2. Place the arame in a medium saucepan with 1/ 2 cup water, sake (if using), and shoyu. Bring to a boil, then reduce the heat to medium/low and simmer uncovered for 10 minutes, or until most of the liquid has cooked away. Remove the arame from the pan with a slotted spoon and place in a food processor or blender.

3. In a small skillet, heat the sesame oil over medium/low heat, then add the onions. Sauté for 5 minutes, or until the onions are translucent. Add the ginger juice and stir well.

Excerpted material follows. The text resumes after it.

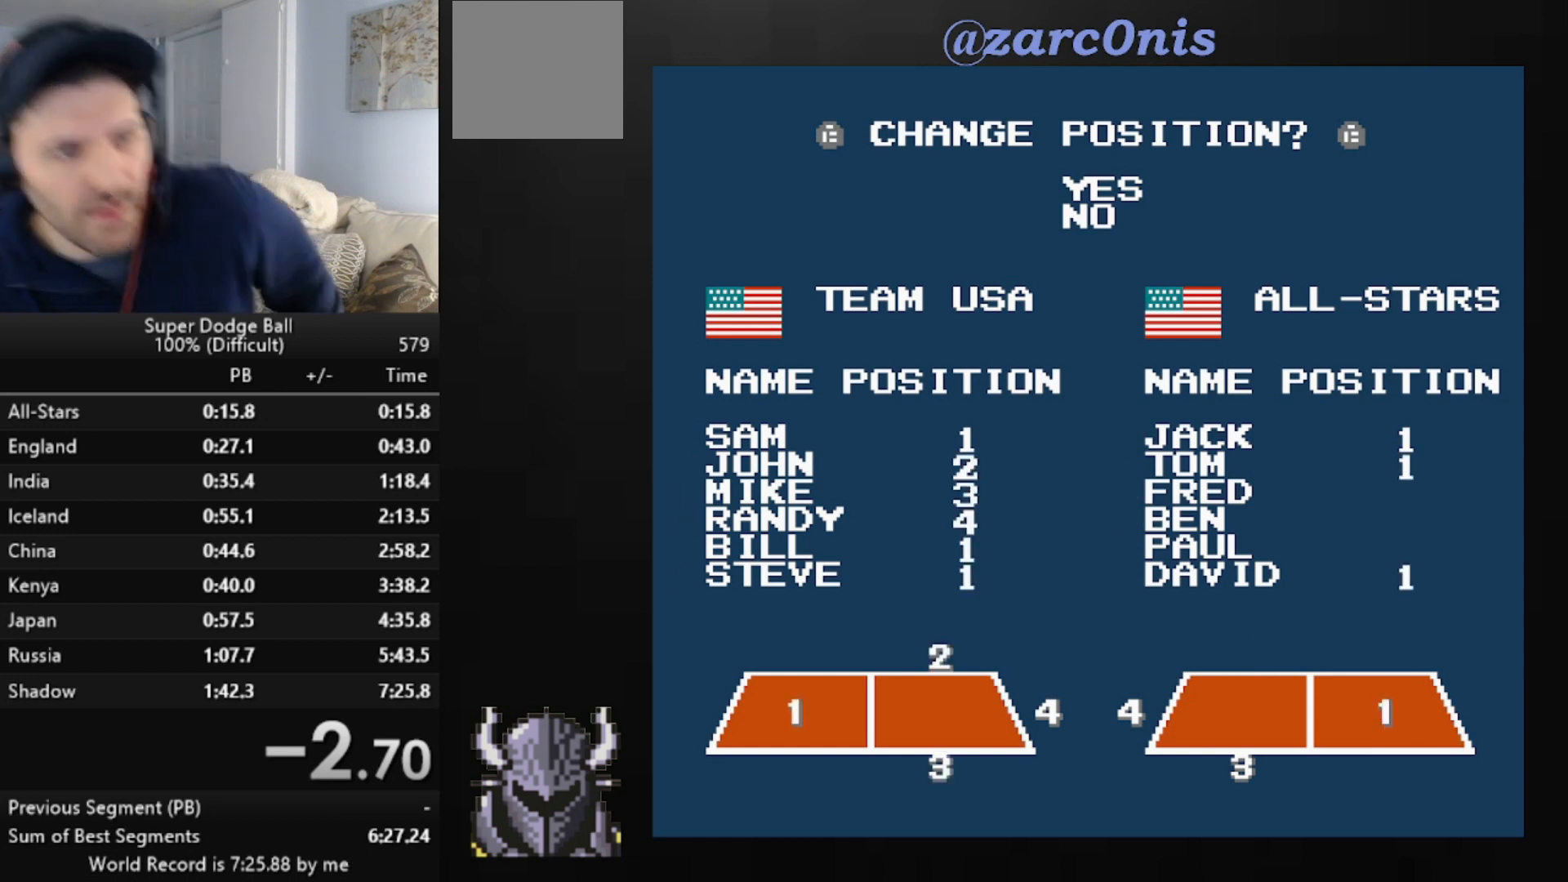
{"buttons": [], "events": []}
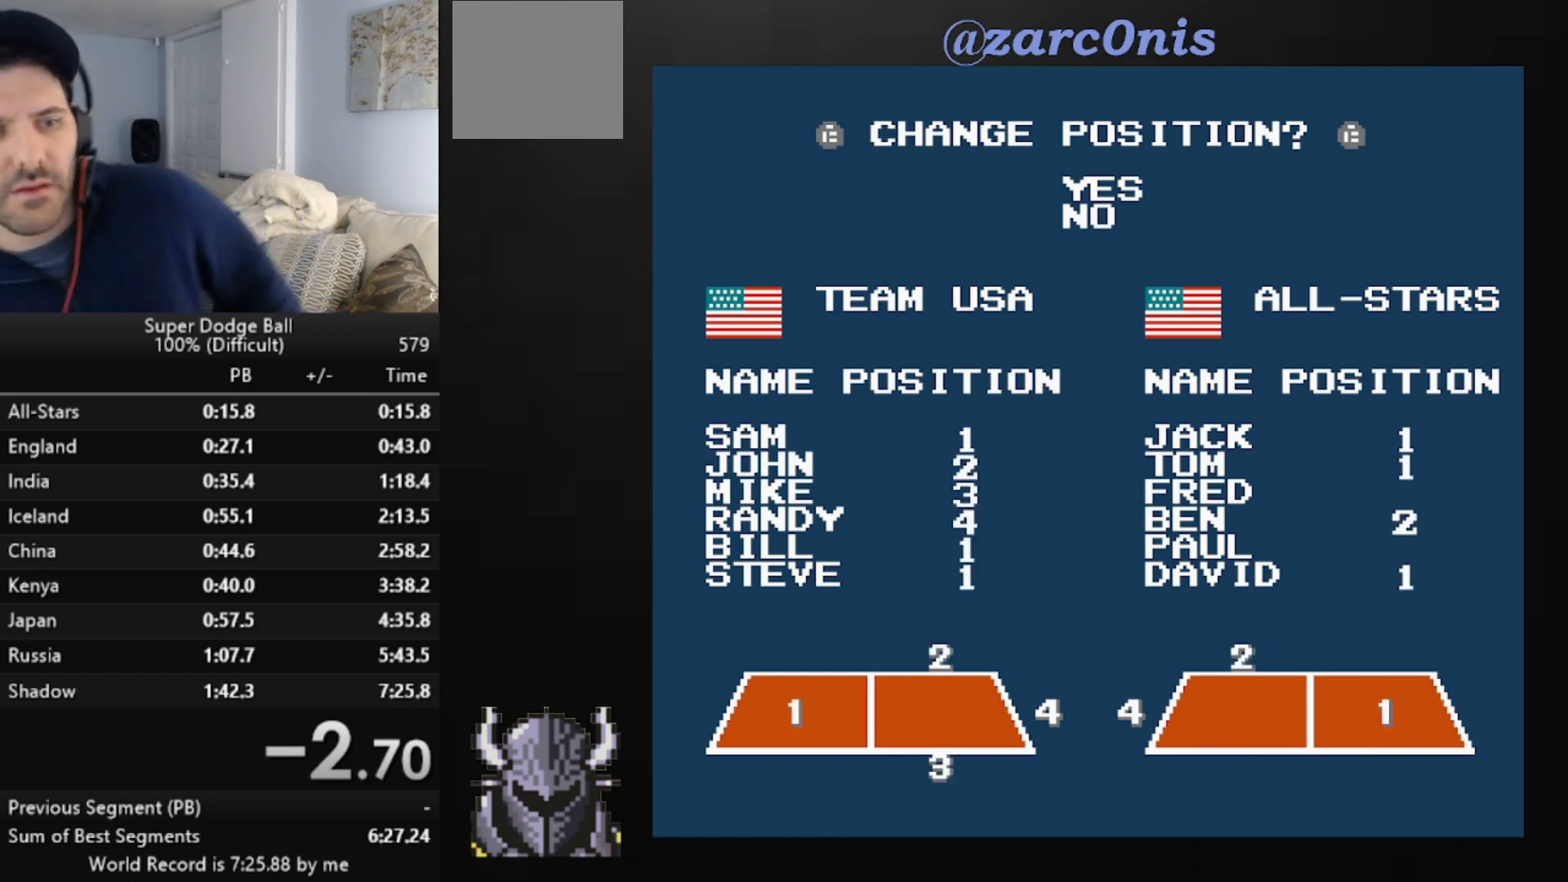
{"buttons": [], "events": []}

4. Add the sautéed onion and the walnut halves to the food processor with the arame. Blend the mixture well, but do not make completely smooth.

5. Fill each mushroom cap with the arame mixture, packing it firmly, and mounding it until all the mixture is used. Arrange the caps in an oiled baking dish.

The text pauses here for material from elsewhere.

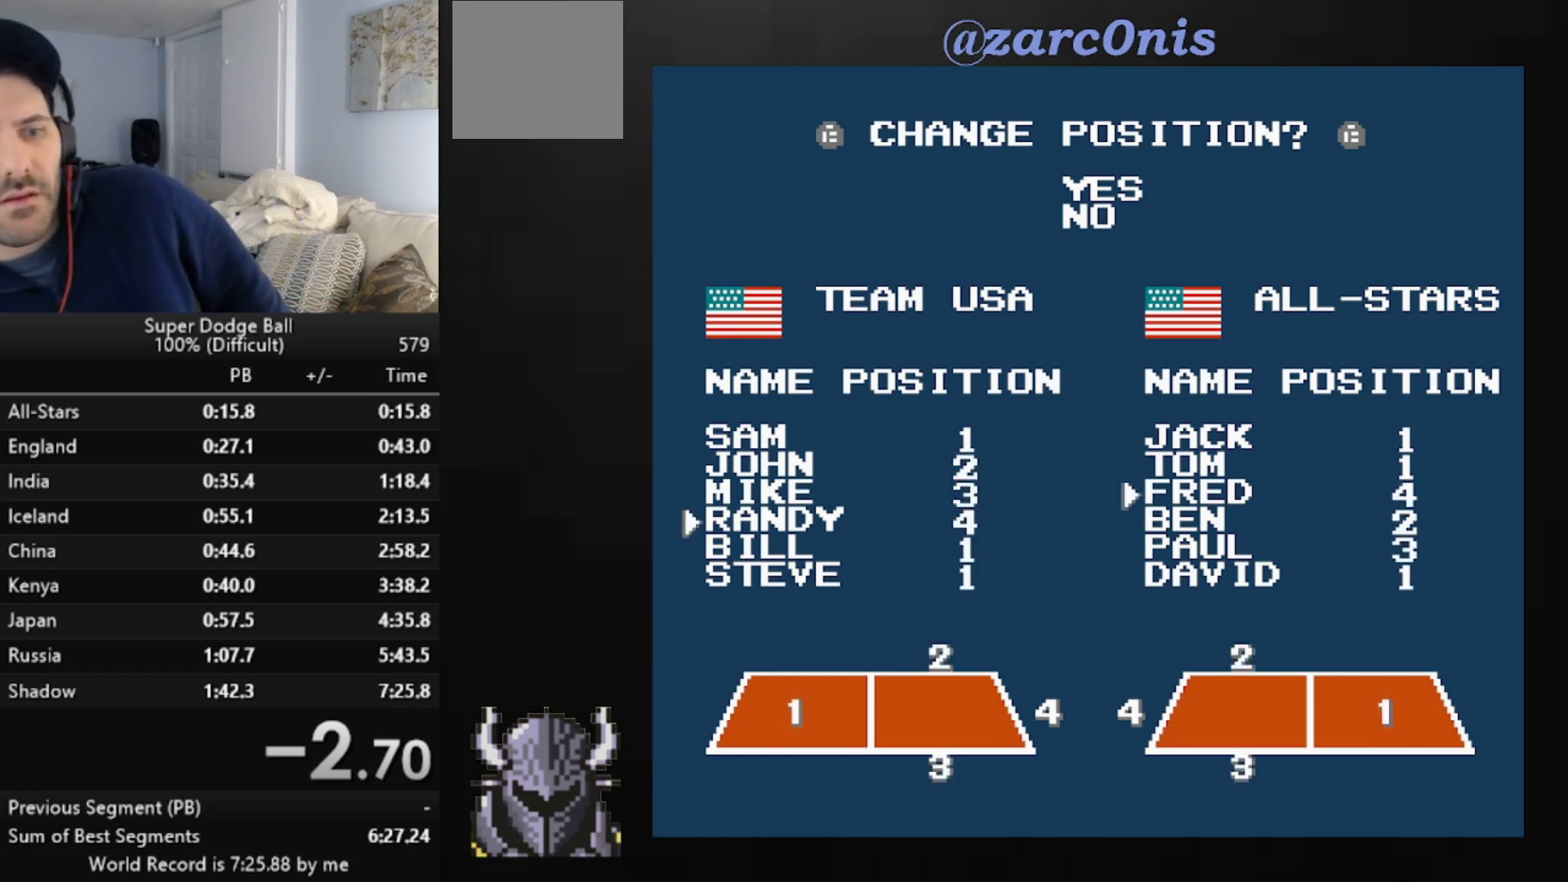
{"buttons": [], "events": [[320, "R2", "down"], [440, "R2", "up"]]}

6. Cover the pan lightly with aluminum foil. Place in a preheated 350°F oven and bake for 20 minutes, or until mushrooms are cooked. Serve hot, garnished with parsley and lemon wedges.


Butternut Squash Cream Soup
Another delicious starter, this sweet, golden-colored soup will give you a healthy dose of beta-carotene.

Yield: 4 to 6 servings
6 cups cubed butternut squash
5 cups water
1/2 teaspoon sea salt
1/2 cup soymilk or rice milk
1 tablespoon mirin
Pinch cayenne pepper, or to taste 1/4 cup chopped parsley 

1. Bring the squash, water and salt to boil in a large pot. Reduce the heat to medium-low, cover, and simmer for 20 minutes, or until tender.

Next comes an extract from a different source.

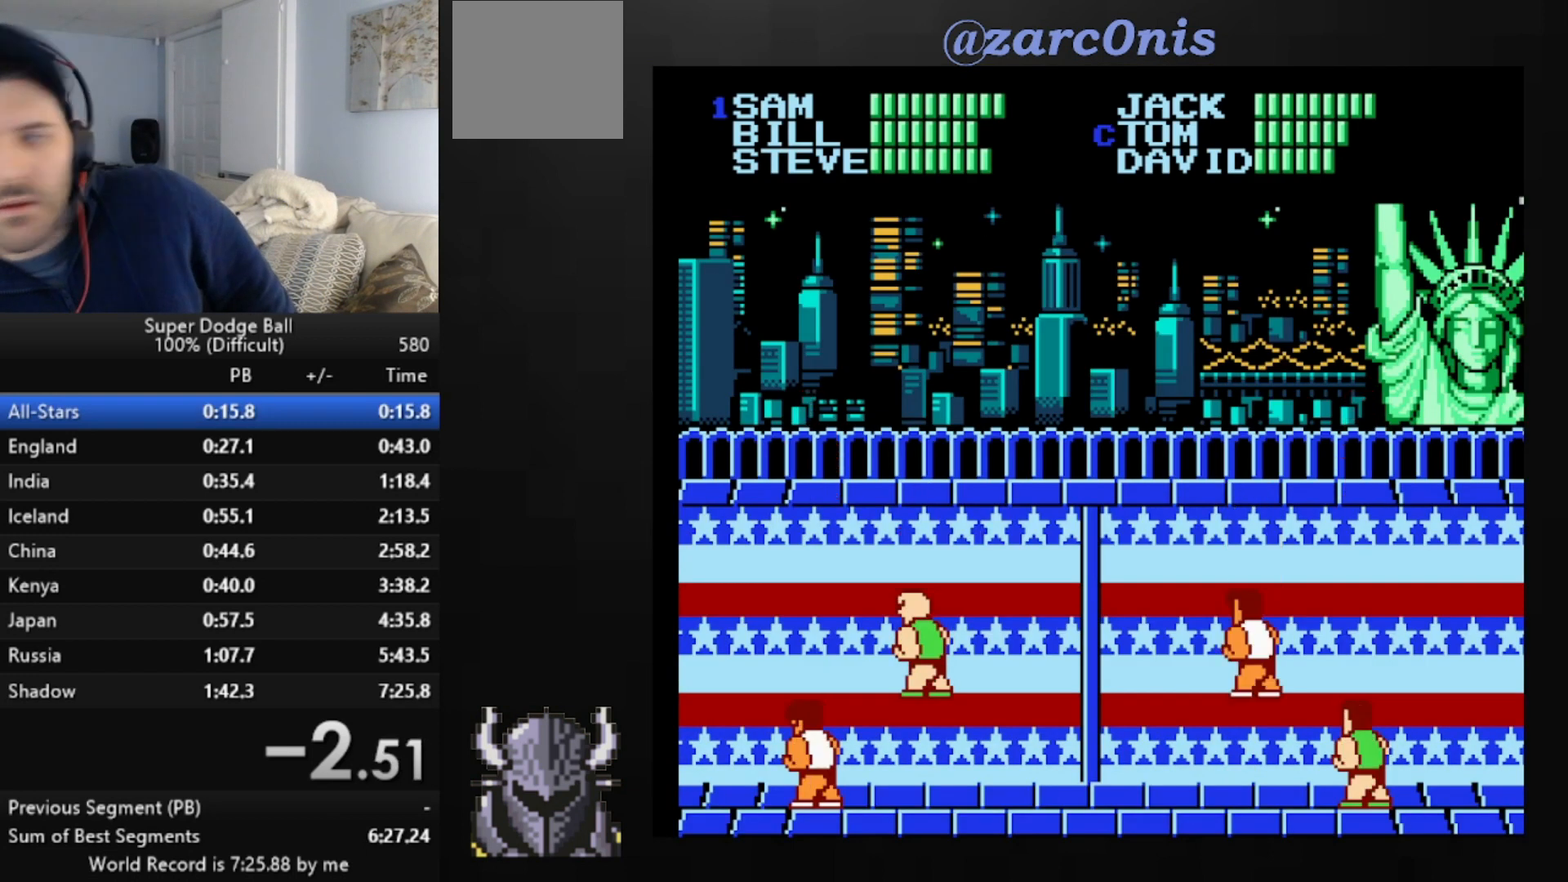
{"buttons": [], "events": []}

2. Reserving the cooking liquid, transfer the squash with a slotted spoon to a blender or food processor. Add the soymilk and about 2 cups of the cooking liquid, and purée until smooth.

3. Return the puréed ingredients to the pot, and add as much of the remaining cooking liquid as needed to achieve the desired consistency. Add the mirin and cayenne pepper. Reheat if necessary.

4. Garnish with parsley before serving.

Optional: Add a sprinkle or two of pumpkin pie spice, cinnamon, cloves, or nutmeg.


Millet Salad with Watercress and Pecans
This delicious salad has a hint of orange and the buttery crunch of toasted pecans, which always remind us of the holidays. Toasting the millet makes it light and fluffy. 

Yield: 4 to 6 servings
1 cup millet
2 cups water
1/4 teaspoon vegetable salt
2 tablespoons olive oil
3/4 cup coarsely chopped pecans
1 1/2 tablespoons umeboshi vinegar
2 teaspoons orange zest
1/2 cup julienne-cut carrots
2 cups watercress, large stems removed

1. Rinse the millet, drain, and place in a medium saucepan over medium/high heat. Stir constantly for 3 to 5 minutes, or until the millet is dry and emits a nutty aroma.

2. Add the water, vegetable salt, and 1 tablespoon of the oil to the pan. Cover, bring to a boil, then reduce the heat to low and simmer 20 minutes, or until the water is absorbed. Spread out the cooked millet on a tray to cool.

3. While the millet is cooking, place the pecans in an ovenproof pan and place in a 350˚F oven. Stirring occasionally, bake for 10 minutes or until lightly toasted (be careful not to burn). Transfer to a bowl and let cool.

4. Place the cooled millet and pecans in a medium salad bowl. Add the umeboshi vinegar, orange zest, and the remaining olive oil, and mix well. Add the carrots and watercress, toss well, and serve.


Short-Grain Brown Rice with Pecans and Shiitake Mushrooms
For the ultimate comfort food, enjoy this savory rice dish with a side of steamed or sautéed greens.

Yield: 6 to 8 servings
2 cups short-grain brown rice, rinsed and drained
3 cups water
1/8 teaspoon salt
1 cup toasted chopped pecans
1 cup dried shiitake mushrooms
2 cups hot water
1 tablespoon shoyu
1 tablespoon mirin 

1. Place the rice, water, and salt in a pressure cooker. Cover, place on the stovetop over high heat, and bring to pressure. Reduce the heat to low and cook for 45 minutes. Remove from the heat and let the pressure come down on its own.

2. Place the shitake in a bowl and cover with the hot water. Soak about 30 minutes to reconstitute. Transfer the mushrooms and soaking water to a medium pot and bring to a boil. Add the shoyu and mirin, reduce the heat to low, and simmer 15 minutes or until the mushrooms are tender.

3. Remove the mushrooms from the pot and set aside to cool. Remove and discard the stems, and thinly slice the caps.

4. Add the sliced shiitake and pecans to the cooked rice. Mix well and serve.